◆ Task goal: Would you please repeat, word for word, only the lines from the one holding "Table 3. Hematological parameters (n = 12)." through the one holding "Figure 3. Schematic" in the material below, without the pictures?

◆ Material for this task:
= Beginning of Section =

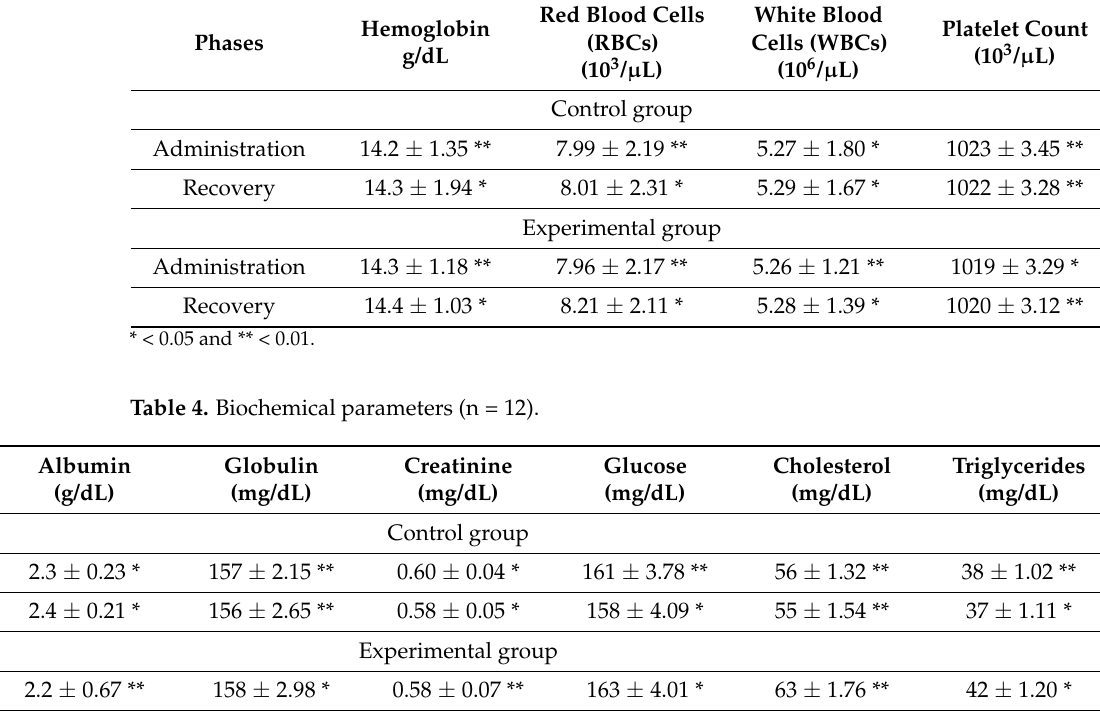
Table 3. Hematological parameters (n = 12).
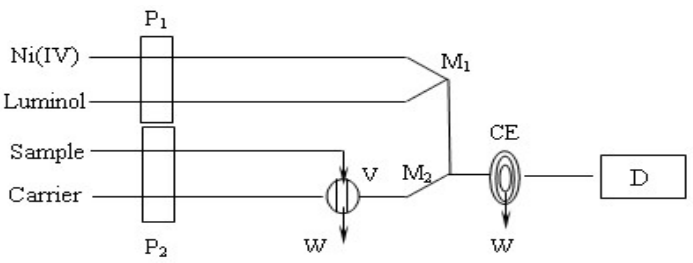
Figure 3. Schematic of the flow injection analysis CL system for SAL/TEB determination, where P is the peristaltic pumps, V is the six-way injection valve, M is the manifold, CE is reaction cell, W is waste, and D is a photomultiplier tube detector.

= End of Section =
= Beginning of Section =

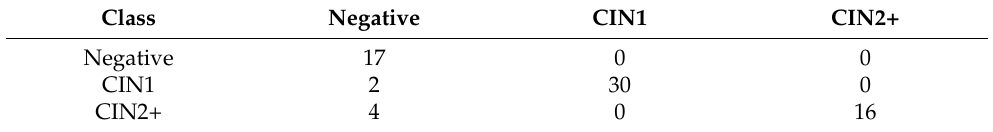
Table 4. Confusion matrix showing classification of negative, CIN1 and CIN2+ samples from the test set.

= End of Section =
= Beginning of Section =

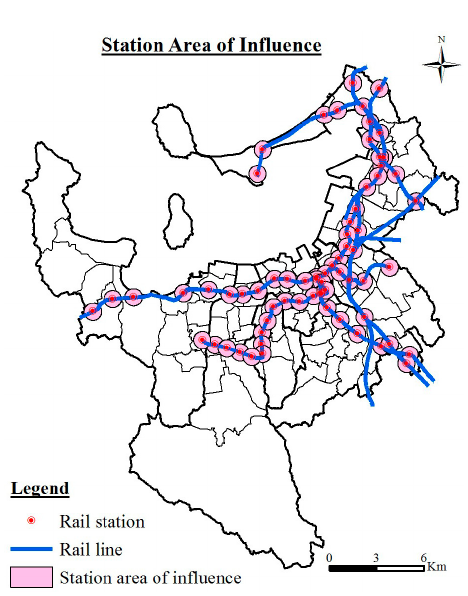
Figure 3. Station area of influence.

= End of Section =

◆ Answer section:
Table 3. Hematological parameters (n = 12).
Figure 3. Schematic of the flow injection analysis CL system for SAL/TEB determination, where P is the peristaltic pumps, V is the six-way injection valve, M is the manifold, CE is reaction cell, W is waste, and D is a photomultiplier tube detector.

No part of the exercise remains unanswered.